# [TASK INPUT]
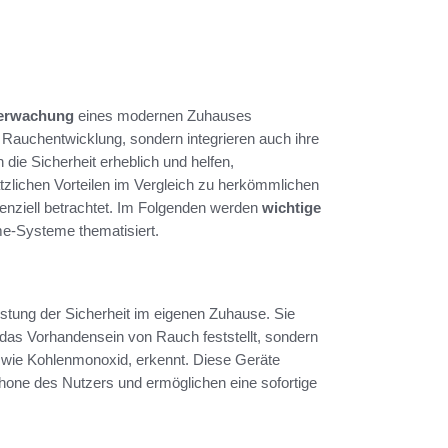
berwachung
eines modernen Zuhauses
er Rauchentwicklung, sondern integrieren auch ihre
 die Sicherheit erheblich und helfen,
tzlichen Vorteilen im Vergleich zu herkömmlichen
nziell betrachtet. Im Folgenden werden
wichtige
ome-Systeme thematisiert.
tung der Sicherheit im eigenen Zuhause. Sie
r das Vorhandensein von Rauch feststellt, sondern
 wie Kohlenmonoxid, erkennt. Diese Geräte
one des Nutzers und ermöglichen eine sofortige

# [YOUR INSTRUCTIONS]
Take the line that holds "wie Kohlenmonoxid, erkennt. Diese Geräte" as the first line and the last line of the data as the final one. Retype everything between, both included, exactly.

# [WRITTEN RESPONSE]
 wie Kohlenmonoxid, erkennt. Diese Geräte
one des Nutzers und ermöglichen eine sofortige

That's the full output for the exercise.